Our Focus

Gene Editing

gene editing: the next frontier in gene therapy

Gene editing has generated a lot of excitement in academia and drug development. Its promise is two-fold: the unique ability to correct genetic mutations that may cause disease; and its utility in creating and controlling genetic information within patient cells. Emerging science suggests that permanently fixing or “editing” mutated cells, or creating safer and more potent cell-based products with this technology could provide curative, one-time treatments for patients suffering from a broad range of diseases.

In June 2014, we acquired Precision Genome Engineering Inc., or Pregenen, a company with a sophisticated, advanced gene editing technology platform and research team. Our integrated teams are expanding our discovery research efforts in this emerging field. We are testing homing endonuclease and megaTAL gene editing technologies in a variety of potential applications and disease areas, including hematology and oncology. Reprogrammed homing endonucleases and megaTALs are novel enzymes that provide a highly specific and efficient way to potentially treat a variety of diseases by silencing, editing or inserting genetic components into a cell.

HomingEndonucleases

Structural depiction of a homing endonuclease bound to its DNA target. Homing endonucleases are compact proteins able to wrap around and effectively ‘saddle’ DNA. When they identify a DNA sequence that fits into their pattern of amino acid chemistries, they are able to cleave that DNA sequence. Such DNA recognition chemistries can be reprogrammed by our protein engineers to operate on DNA target sequences of our choosing.

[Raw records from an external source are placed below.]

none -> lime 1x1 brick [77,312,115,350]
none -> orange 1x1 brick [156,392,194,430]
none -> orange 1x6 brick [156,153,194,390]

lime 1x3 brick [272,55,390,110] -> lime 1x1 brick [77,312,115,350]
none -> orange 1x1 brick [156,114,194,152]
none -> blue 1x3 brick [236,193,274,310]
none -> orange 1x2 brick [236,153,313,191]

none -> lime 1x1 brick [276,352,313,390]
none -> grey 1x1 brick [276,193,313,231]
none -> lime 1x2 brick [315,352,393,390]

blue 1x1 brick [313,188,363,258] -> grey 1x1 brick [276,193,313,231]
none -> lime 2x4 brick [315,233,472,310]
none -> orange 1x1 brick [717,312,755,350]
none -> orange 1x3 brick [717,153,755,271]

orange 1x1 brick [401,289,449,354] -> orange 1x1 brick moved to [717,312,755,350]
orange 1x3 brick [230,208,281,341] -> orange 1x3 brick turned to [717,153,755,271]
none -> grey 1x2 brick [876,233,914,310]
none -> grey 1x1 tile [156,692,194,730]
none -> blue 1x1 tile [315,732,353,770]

Homing endonucleases can be paired with TAL arrays – modular and therefore easily reprogrammable DNA recognition components – creating hybrid “megaTAL” proteins with advanced DNA recognition characteristics. megaTALs are the most efficient genome editing ‘machines’ yet devised, landing at and modifying their target sites with extreme precision and efficiency.

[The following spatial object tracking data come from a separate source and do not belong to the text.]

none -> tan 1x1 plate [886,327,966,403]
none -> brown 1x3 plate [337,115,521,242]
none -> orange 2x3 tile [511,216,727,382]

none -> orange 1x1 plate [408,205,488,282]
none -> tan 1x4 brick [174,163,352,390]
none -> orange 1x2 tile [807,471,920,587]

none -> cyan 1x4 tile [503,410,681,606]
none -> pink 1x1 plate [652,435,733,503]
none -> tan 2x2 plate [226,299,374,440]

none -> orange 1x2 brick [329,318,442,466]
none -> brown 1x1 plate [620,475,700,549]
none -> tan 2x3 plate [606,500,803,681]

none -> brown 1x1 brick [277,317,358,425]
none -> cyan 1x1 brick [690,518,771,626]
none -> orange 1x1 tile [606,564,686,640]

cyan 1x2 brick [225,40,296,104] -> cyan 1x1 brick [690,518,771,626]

why megaTALs and homing endonucleases?

All the gene editing technologies currently being explored by the pharmaceutical industry, including zinc finger nucleases, CRISPR (clustered, regularly interspaced short palindromic repeats)/Cas9 (CRISPR associated protein 9) and TALENs (transcription activator-like effector nucleases), share DNA recognition and DNA cutting functions. They all differ in specificity, size, ease of delivery, and the detailed biochemistry that underlies their DNA recognition, cleavage, and repair mechanisms. Homing endonucleases are the only monomeric, naturally occurring proteins to bind and cleave DNA in a highly sequenced specific fashion. megaTALs are fusion proteins that combine homing endonucleases with the modular DNA binding domains of TALENs, resulting in improved DNA sequence targeting and unparalleled gene editing efficiencies. Since these hybrid nucleases still cut DNA using homing endonuclease cleavage biochemistry, they engage DNA repair pathways in a manner distinct from all other gene editing nucleases. The compact format and ultra-efficient nature of our nucleases make them powerful tools in our ongoing effort to build advanced gene editing processes and products for a broad range of therapeutic applications.

putting gene editing to work

In collaboration with leading academic institutions, we are using our gene editing platform to potentially discover and develop new, more advanced versions of our current ex vivo gene therapy product candidates, and to explore expansions into new disease indications.

Our CAR T cell technology also brings gene editing tools to the immunotherapy field. Our homing endonuclease and megaTAL technology offer a number of additional options to manipulate the gene of a cancer patient’s T cells in hopes of further increasing the specificity of anti-tumor activity and potentially make them more potent. Specificity and potency are essential to the development of CAR T cell therapies for effectively treating solid tumor cancers such as breast, prostate and colon cancer.